Schmidbauer kennt Marsalek übrigens auch, wie er gegenüber der „Presse“sagt. W. habe sie einander vorgestellt, es gab ein paar Treffen. Es habe aber weder Geld noch Aufträge gegeben. Damit ist Schmidbauer schon der zweite hochrangige Geheimdienst verantwortliche, der nahe anden Vorständen von W ire cardd ran war. Klaus-Dieter Fritsche ist Schmidbauers ehemaliger Mitarbeiter und sein Nachfolger als Beauftragter für die Nachrichtendienste im Kanzleramt unter Angela Merkel. Er lobbyierte für Wirecard bei der CDU-Kanzlerin.
Alle Wege führen ins BVT
Fritsche und Schmidbauer haben noch etwas gemeinsam: Beide arbeiteten auch fürs BVT in Österreich. Fritsche schmiedete für ExFPÖ-Innenminister Herbert Kickl Reformpläne. Schmidbauer half in einem Entführungsfall im Jahr 2015. Ein Österreicher war in Libyen als Geisel genommen worden. Schmidbauer ließ seine Kontakte spielen, organisierte gemeinsam mit seinem Freund H. die Befreiung. H. arbeitete in mehreren Fällen für das BVT, Schmidbauer in seinem Windschatten. Laut „Presse“-Informationen soll H. eine der teuersten Quellen in der Geschichte des BVT gewesen sein. Es geht um Zigtausende Euro. Schmidbauer sagt gegenüber der „Presse“, er habe davon aber nichts gesehen. Verantwortlich für die Quellengelder war damals sein Freund W. Das BVT ist derzeit mit Vergangenheitsbewältigung beschäftigt. Weil die Quellenbewirtschaftung offenbar teils dubiose Wege genommen hat, wurde die Staatsanwaltschaft mittels Sachverhaltsdarstellung gebeten, all das noch einmal zu prüfen – vor allem die Bezahlung von H.
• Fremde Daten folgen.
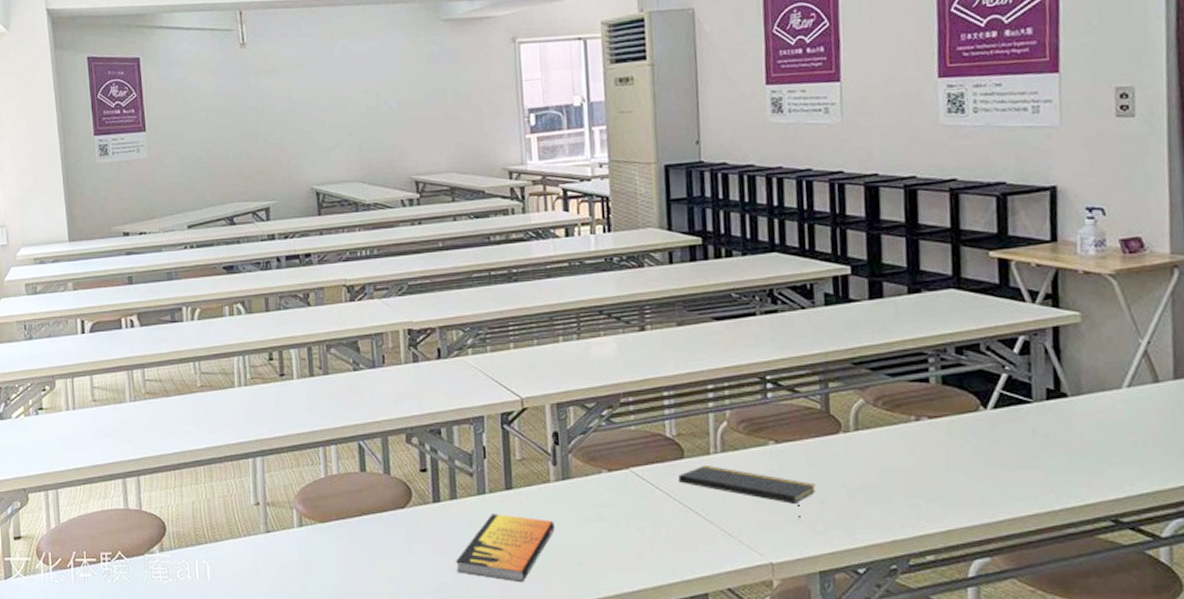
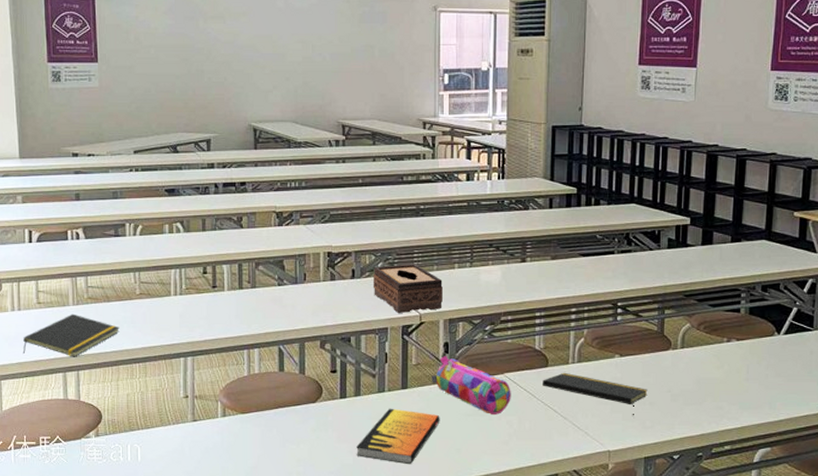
notepad: none [79,411,181,461] -> present [22,313,120,357]
tissue box: none [462,338,547,398] -> present [374,264,443,313]
pencil case: none [540,448,641,519] -> present [432,356,511,414]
W., O. und Schmidbauer, sie alle tauchen nun also wieder zusammen in einem Ermittlungsakt auf. Nicht zum ersten Mal. In der BVT-Causa sagten sie als Belastungszeugen aus – strafrechtlich ist wenig übrig. Geblieben sind die internationalen Spannungen auf politischer und nachrichtendienstlicher Ebene, die nun wieder befeuert werden.